Beazley upbeat on 2017 results
Specialist Lloyd’s insurer Beazley has prepared the market for better than expected 2017 financial results.
The board anticipates that Beazley will report a combined ratio of 99 percent for the year ended 31 December 2017. This would, however, be worse than the 89 percent combined ratio reported for 2016. In 2017, the insurance market has been hit by higher than usual losses from natural catastrophes. Fitch estimates insured losses to reach around $130 billion in 2017. In September, Beazley said that it expected the aggregate net cost of the Atlantic hurricanes Harvey, Irma and Maria and the series of earthquakes in Mexico to cost the company between $175 million and $275 million.
For 2017, Beazley expects to report an investment return of 2.9 percent on average invested assets of $4.8 billion. This would be ahead of the 2.0 percent investment return reported for 2016.

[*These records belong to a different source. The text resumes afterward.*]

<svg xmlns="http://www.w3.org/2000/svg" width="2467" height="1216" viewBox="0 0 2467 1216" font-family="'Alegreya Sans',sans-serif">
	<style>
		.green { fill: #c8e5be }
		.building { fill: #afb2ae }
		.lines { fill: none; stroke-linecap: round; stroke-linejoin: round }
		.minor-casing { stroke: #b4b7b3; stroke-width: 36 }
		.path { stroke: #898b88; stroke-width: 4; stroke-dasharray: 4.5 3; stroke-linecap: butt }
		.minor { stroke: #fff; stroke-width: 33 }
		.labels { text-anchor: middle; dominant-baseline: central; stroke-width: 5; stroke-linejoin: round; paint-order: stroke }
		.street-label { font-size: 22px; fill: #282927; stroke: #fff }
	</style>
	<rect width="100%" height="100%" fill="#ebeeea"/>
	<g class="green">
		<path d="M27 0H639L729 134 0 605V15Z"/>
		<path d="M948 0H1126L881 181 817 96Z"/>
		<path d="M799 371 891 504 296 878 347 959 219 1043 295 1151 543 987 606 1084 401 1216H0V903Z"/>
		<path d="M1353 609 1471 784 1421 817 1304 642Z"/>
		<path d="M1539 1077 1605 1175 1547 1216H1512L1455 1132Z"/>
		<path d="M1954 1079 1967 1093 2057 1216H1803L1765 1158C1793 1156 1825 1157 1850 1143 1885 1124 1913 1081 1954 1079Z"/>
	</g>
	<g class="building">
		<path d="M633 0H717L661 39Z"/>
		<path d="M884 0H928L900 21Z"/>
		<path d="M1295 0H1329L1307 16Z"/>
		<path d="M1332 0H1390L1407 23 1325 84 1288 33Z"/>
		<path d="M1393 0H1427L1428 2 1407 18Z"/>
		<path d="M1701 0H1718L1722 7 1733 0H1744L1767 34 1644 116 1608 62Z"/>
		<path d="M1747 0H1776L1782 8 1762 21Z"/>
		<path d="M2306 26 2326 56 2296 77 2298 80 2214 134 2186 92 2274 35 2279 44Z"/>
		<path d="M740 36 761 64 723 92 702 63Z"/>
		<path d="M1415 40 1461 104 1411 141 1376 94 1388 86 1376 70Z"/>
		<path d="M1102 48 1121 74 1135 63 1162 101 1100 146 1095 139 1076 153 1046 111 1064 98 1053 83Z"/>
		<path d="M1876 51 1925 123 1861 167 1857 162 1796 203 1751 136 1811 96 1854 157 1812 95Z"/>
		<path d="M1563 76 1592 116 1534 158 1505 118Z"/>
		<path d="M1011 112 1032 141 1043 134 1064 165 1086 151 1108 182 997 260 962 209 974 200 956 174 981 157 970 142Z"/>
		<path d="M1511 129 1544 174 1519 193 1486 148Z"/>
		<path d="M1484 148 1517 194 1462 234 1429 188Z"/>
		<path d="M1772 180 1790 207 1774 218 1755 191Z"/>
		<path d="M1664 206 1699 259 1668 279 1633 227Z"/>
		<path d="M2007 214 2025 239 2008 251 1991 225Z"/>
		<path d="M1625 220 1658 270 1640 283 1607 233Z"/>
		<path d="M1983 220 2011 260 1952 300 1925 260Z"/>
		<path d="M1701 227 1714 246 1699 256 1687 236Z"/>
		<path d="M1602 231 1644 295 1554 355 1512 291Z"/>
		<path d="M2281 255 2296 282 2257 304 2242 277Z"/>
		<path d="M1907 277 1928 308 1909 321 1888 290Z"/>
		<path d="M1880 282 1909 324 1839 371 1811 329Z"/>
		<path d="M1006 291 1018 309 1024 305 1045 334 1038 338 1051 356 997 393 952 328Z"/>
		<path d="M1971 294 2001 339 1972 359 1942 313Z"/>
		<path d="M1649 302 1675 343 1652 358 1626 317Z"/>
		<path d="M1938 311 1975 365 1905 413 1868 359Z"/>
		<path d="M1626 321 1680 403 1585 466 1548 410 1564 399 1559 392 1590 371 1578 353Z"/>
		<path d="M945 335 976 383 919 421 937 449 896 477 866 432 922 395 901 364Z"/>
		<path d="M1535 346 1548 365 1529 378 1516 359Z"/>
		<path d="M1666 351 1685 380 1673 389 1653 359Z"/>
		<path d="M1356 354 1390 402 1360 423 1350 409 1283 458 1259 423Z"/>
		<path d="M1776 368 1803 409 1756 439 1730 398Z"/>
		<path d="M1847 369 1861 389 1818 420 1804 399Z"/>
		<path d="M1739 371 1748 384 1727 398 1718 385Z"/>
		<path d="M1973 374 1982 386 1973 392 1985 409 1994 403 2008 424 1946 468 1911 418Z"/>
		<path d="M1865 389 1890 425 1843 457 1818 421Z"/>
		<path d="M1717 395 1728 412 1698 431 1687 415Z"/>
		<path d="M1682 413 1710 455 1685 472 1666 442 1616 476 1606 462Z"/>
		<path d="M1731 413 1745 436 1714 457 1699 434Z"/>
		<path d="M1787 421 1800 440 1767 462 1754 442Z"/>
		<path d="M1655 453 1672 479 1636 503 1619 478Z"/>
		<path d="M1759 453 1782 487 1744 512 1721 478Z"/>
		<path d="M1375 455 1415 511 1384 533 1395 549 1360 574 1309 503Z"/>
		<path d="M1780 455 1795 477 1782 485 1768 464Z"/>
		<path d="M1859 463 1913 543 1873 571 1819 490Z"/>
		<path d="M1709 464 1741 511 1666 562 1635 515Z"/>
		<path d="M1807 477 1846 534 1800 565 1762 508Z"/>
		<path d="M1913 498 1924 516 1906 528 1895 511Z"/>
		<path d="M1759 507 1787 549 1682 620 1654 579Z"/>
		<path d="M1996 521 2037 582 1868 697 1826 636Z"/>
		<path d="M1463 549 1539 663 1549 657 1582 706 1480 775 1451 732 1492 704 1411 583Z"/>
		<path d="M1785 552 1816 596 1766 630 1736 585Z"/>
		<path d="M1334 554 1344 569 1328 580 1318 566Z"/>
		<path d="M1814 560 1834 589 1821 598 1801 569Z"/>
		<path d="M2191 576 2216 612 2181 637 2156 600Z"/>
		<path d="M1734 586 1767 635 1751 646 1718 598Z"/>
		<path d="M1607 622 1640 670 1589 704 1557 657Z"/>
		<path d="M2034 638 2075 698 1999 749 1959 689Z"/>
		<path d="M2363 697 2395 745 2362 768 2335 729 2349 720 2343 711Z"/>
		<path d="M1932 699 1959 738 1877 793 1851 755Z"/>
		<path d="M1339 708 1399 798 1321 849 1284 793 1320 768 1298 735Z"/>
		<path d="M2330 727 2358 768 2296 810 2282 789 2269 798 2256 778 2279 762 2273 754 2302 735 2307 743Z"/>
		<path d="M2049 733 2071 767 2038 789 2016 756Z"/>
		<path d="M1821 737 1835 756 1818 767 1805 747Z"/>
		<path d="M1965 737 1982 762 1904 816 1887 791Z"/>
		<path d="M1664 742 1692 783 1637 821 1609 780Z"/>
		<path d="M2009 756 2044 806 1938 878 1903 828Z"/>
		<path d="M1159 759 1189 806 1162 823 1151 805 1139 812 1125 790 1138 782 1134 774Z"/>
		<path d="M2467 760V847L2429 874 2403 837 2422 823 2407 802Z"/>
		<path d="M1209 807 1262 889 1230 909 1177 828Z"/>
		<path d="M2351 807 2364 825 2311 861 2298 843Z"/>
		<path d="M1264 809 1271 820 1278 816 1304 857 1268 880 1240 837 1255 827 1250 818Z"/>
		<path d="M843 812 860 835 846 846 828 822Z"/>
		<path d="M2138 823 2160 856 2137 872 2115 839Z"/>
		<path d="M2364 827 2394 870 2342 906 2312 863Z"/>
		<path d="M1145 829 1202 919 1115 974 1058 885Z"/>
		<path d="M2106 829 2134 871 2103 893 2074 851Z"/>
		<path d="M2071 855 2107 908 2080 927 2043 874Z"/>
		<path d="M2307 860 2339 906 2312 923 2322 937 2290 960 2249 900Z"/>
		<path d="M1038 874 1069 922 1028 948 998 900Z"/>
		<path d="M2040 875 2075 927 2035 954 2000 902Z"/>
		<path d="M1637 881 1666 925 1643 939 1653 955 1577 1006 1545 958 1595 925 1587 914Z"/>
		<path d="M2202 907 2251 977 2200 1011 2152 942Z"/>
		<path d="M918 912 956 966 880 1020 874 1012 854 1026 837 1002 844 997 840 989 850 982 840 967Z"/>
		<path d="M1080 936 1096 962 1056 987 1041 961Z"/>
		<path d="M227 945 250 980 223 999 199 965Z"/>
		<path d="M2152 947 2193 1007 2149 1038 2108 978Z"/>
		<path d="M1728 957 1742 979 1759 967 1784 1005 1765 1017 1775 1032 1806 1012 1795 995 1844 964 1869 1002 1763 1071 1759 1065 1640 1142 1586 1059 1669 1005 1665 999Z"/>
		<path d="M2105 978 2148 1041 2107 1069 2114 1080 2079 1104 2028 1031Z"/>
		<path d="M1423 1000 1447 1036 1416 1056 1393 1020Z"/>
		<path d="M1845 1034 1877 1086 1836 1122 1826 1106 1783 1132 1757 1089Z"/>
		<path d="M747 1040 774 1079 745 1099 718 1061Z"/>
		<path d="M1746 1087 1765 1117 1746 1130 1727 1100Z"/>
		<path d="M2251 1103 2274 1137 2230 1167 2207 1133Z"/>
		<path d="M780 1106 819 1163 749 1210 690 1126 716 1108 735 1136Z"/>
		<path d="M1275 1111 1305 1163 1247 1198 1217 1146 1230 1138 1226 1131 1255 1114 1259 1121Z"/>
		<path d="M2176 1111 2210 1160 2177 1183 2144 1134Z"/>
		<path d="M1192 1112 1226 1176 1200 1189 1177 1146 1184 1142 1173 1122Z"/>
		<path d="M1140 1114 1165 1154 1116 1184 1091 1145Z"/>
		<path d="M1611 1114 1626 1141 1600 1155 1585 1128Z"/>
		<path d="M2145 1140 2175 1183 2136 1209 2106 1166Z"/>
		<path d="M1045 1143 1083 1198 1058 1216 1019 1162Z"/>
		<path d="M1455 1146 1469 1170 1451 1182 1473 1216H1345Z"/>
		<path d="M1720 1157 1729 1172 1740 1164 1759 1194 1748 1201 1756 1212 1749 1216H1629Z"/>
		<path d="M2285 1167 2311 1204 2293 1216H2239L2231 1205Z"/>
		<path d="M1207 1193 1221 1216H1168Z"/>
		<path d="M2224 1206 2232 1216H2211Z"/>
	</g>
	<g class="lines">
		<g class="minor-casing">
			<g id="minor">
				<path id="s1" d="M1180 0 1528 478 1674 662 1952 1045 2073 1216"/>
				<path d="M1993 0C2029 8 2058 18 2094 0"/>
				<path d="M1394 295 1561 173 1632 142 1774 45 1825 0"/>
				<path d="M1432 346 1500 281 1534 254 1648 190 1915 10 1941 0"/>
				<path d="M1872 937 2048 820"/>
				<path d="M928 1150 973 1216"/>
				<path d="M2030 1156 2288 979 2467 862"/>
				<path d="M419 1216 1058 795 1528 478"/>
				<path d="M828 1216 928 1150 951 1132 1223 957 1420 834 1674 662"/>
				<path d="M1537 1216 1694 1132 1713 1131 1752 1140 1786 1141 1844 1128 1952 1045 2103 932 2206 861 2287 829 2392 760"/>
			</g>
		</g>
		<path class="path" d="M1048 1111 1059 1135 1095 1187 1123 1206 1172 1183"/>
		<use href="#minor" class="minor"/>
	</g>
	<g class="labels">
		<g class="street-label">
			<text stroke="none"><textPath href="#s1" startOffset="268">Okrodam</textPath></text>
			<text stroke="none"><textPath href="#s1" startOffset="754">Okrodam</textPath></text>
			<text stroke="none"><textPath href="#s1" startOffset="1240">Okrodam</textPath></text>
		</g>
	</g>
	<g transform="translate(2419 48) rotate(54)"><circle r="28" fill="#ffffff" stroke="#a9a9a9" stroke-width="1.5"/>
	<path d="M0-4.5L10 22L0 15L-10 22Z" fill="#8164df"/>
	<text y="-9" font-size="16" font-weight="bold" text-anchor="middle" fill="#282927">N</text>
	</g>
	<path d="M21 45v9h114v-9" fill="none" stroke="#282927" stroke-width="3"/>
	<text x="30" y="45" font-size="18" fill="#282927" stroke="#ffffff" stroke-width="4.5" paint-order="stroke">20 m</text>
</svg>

Furthermore, Beazley expects a reduction of approximately $5 million in the value of its US deferred tax asset following the reduction in the US corporation tax rate from 35 percent to 21 percent.
As a result of the above, Beazley anticipates pre-tax profits for the year ended Dec. 31, 2017 that will be ahead of current market expectations.
In the first half of 2017 Beazley had reported a combined ratio of 90 percent and a profit before income tax of $158.7 million, up 6 percent year on year.